#### Task statement
Copy out every line of the data where the word "linecap" is found.
[Opening Materials provided section]
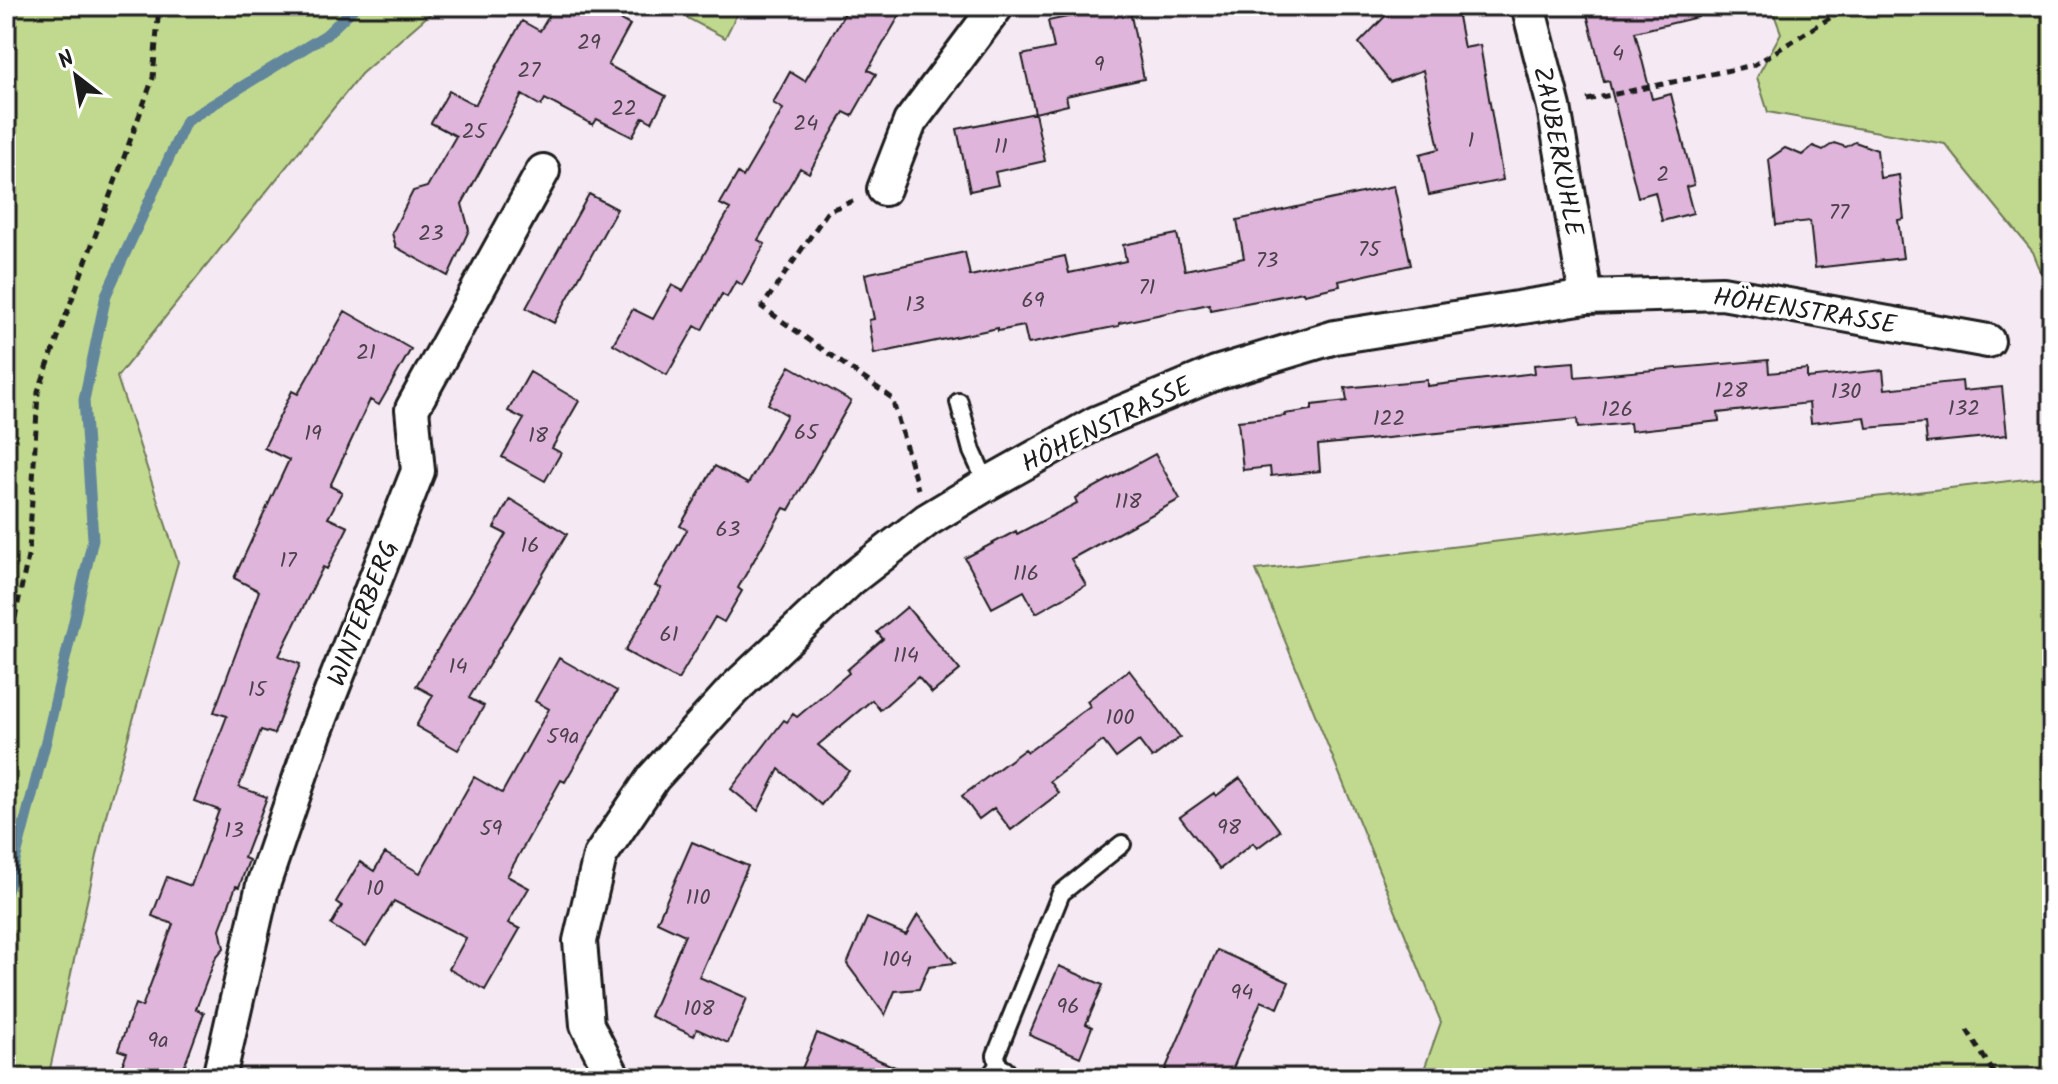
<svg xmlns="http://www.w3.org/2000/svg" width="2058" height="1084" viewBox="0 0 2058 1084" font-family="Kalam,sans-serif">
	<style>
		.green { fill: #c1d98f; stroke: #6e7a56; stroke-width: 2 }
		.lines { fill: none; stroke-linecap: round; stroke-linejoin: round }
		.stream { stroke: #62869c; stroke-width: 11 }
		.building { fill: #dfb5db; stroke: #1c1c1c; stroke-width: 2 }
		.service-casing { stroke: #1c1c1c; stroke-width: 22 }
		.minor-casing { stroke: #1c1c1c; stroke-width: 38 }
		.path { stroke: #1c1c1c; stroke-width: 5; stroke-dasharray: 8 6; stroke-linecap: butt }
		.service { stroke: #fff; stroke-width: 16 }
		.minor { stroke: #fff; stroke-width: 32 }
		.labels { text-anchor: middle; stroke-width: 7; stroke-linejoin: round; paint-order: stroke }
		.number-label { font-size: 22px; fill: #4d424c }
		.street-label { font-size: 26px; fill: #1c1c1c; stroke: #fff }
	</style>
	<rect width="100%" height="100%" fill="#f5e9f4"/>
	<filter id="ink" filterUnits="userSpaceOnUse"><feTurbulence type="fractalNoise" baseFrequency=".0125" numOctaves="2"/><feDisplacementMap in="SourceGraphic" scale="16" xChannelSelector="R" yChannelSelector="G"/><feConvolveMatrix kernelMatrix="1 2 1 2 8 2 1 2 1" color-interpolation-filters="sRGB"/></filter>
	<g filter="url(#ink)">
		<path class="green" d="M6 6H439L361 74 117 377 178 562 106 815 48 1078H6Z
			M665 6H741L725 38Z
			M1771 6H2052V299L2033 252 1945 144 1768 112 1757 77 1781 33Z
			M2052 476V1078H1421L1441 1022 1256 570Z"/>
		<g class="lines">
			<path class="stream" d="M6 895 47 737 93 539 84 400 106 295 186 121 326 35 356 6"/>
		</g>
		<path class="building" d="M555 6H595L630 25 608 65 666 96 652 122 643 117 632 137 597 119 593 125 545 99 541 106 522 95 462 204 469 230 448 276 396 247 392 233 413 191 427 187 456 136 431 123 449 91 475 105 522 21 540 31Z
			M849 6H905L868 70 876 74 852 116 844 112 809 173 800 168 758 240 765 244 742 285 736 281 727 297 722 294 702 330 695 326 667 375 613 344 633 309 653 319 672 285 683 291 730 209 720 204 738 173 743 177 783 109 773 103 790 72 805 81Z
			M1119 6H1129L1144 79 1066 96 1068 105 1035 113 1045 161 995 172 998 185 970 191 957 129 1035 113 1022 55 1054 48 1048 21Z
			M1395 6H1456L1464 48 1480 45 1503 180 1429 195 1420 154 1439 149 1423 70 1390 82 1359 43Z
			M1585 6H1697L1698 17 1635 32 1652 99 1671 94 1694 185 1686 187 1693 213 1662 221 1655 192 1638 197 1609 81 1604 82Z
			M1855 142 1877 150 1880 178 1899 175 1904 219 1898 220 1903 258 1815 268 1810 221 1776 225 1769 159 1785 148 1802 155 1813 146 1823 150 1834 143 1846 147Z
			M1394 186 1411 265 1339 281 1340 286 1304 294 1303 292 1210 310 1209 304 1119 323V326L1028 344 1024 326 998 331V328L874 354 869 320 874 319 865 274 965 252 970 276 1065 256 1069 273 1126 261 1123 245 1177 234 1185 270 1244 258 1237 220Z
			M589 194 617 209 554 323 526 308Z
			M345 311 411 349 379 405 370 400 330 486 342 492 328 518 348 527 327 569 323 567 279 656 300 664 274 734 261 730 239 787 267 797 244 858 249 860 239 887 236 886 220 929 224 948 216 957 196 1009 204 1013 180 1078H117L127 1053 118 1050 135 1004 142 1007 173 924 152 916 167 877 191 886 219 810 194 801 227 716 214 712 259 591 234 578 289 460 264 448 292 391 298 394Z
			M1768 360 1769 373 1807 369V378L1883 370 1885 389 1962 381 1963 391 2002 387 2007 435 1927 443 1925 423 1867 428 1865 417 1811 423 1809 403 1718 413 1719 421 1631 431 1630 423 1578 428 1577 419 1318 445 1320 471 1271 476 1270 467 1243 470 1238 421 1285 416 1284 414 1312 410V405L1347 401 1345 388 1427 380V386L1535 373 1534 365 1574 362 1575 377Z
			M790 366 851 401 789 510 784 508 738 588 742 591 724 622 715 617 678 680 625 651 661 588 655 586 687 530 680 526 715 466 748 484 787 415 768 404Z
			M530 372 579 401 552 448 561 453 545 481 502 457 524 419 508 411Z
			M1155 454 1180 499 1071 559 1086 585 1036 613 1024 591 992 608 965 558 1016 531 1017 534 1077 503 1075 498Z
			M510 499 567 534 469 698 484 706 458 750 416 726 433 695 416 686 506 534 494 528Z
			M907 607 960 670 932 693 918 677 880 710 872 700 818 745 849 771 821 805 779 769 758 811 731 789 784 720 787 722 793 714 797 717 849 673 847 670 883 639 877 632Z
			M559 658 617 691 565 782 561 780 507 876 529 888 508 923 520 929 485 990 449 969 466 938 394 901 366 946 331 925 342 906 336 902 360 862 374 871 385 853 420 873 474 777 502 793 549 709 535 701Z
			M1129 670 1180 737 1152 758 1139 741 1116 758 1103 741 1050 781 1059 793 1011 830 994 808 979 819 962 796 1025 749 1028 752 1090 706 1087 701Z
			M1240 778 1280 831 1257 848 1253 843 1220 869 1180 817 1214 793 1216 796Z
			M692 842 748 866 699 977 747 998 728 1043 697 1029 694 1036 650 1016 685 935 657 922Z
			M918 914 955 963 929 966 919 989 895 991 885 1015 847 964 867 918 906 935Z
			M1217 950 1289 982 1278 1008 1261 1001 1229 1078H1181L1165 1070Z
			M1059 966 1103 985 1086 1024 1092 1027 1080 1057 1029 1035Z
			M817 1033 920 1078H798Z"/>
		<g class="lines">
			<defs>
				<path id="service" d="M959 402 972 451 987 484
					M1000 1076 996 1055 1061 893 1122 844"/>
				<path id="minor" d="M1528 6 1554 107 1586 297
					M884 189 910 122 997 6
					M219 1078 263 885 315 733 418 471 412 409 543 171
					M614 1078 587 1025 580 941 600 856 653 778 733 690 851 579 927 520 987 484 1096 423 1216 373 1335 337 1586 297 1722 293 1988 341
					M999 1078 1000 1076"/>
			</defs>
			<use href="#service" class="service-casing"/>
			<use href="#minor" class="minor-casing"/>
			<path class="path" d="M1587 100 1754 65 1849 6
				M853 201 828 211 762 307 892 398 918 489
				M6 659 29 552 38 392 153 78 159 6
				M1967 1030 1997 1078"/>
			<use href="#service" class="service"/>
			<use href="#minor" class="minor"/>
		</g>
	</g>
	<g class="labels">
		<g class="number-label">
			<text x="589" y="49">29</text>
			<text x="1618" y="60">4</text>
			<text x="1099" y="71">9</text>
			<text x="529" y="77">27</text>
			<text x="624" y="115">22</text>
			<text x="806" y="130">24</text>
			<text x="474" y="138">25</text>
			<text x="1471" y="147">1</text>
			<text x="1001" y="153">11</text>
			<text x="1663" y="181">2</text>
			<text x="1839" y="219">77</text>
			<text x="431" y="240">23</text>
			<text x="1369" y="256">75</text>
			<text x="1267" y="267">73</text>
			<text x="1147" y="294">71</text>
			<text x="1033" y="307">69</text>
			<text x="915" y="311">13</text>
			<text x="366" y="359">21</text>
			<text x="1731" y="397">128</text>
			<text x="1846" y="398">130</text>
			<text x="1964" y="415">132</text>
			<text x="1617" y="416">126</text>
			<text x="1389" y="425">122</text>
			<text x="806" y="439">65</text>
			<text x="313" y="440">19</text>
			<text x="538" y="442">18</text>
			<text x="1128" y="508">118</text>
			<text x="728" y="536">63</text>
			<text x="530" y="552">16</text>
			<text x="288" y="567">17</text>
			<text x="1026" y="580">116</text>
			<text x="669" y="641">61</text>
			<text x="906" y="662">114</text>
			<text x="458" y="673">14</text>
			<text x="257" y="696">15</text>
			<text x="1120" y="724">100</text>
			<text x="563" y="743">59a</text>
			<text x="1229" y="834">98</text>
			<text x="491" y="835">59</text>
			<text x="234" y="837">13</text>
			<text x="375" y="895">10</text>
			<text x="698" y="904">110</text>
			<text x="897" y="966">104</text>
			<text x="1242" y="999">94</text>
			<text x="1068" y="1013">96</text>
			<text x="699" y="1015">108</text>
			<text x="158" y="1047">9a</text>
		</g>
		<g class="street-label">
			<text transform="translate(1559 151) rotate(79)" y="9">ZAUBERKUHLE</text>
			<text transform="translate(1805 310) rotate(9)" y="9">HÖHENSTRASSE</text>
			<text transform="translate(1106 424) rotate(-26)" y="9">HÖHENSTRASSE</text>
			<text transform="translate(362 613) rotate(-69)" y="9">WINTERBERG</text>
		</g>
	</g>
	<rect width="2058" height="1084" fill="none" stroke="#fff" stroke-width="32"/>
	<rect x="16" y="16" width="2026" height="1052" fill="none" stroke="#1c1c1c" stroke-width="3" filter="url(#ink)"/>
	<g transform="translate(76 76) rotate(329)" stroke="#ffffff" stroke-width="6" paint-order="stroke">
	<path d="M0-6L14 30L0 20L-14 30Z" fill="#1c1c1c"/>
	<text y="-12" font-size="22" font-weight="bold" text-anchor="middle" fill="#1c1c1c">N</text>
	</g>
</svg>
[Closing Materials provided section]
#### Result of the exercise
		.lines { fill: none; stroke-linecap: round; stroke-linejoin: round }
		.path { stroke: #1c1c1c; stroke-width: 5; stroke-dasharray: 8 6; stroke-linecap: butt }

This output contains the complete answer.